ONE-TO-MANY
Current 'solutions'
Current Internet Protocol transport technology was not engineered to meet today’s massive demands. It requires the sending of a separate signal to each and every end-user, which can easily consume more bandwidth than is available. This congestion can cause serious problems, including systemic crashes, unpredictable service, security breaches, poor quality and speed, thereby endangering quality of service.
Existing solutions usually require operators to make excessive capital investments to expand their increasingly taxed capacity limits. These challenges make for a structure that is neither scalable nor reliable.
One-to-many with Viewcast Technology
Viewcast is based on patented software packaged to be the first platform that adds layers of security, reliability, and bi-directionality to legacy broadcast Internet transmissions. Viewcast’s elegant solution is far less expensive to operate and exponentially more efficient to implement when compared to current streaming Internet television.
With Viewcast's technology, streaming large-scale distributions can be much more efficient over existing infrastructures.

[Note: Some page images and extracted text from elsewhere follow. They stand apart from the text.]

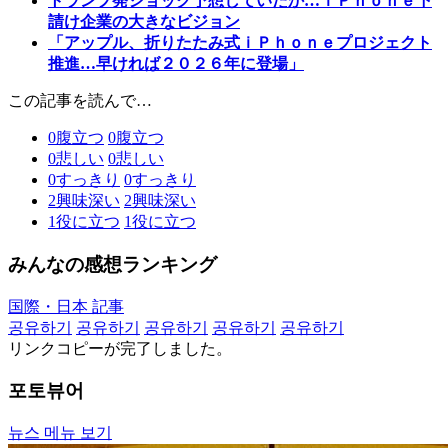
トランプ発ショック予想していたか…ｉＰｈｏｎｅ下
請け企業の大きなビジョン
「アップル、折りたたみ式ｉＰｈｏｎｅプロジェクト
推進…早ければ２０２６年に登場」
この記事を読んで…
0
腹立つ
0
腹立つ
0
悲しい
0
悲しい
0
すっきり
0
すっきり
2
興味深い
2
興味深い
1
役に立つ
1
役に立つ
みんなの感想ランキング
国際・日本 記事
공유하기
공유하기
공유하기
공유하기
공유하기
リンクコピーが完了しました。
포토뷰어
뉴스 메뉴 보기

These factors allow Viewcast, and its partners, to simultaneously send one Internet signal to millions, at exponentially lower costs. We call this one-to-many. This performance is achieved while maintaining unsurpassed quality of service and accountability, which until now has been impossible.

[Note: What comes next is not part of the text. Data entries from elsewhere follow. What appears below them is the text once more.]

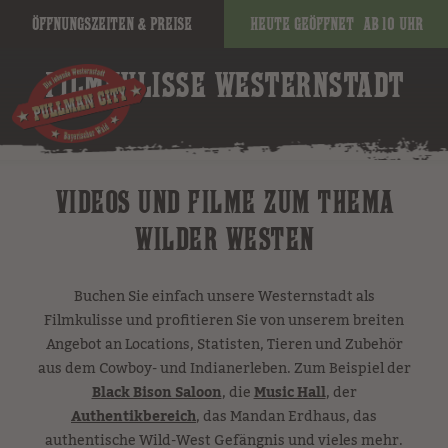
Öffnungszeiten & Preise
Heute geöffnet
ab 10 Uhr
FILMKULISSE WESTERNSTADT
VIDEOS UND FILME ZUM THEMA
WILDER WESTEN
Buchen Sie einfach unsere Westernstadt als
Filmkulisse und profitieren Sie von unserem breiten
Angebot an Locations, Statisten, Tieren und Zubehör
aus dem Cowboy- und Indianerleben. Zum Beispiel der
Black Bison Saloon
, die
Music Hall
, der
Authentikbereich
, das Mandan Erdhaus, das
authentische Wild-West Gefängnis und vieles mehr.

The backbone of our product is a patented middleware software solution that creates a ubiquitous operating platform. This provides the long-anticipated delivery of live Internet transmissions to a mass global audience at 'old school' broadcast metrics. It's the golden age all over again, for Internet broadcasting. Of any sort.
Viewcast’s offers major advantages over current 'streaming' technology by allowing for the simultaneous sending of one Internet signal to millions of end-users, resulting in unprecedented bandwidth efficiency, at exponentially lower costs while facilitating mass scalability. Conversely, current Internet technology requires the sending of a separate signal to each and every end-user, which often consumes more bandwidth than is available. This is what we call one-to-one.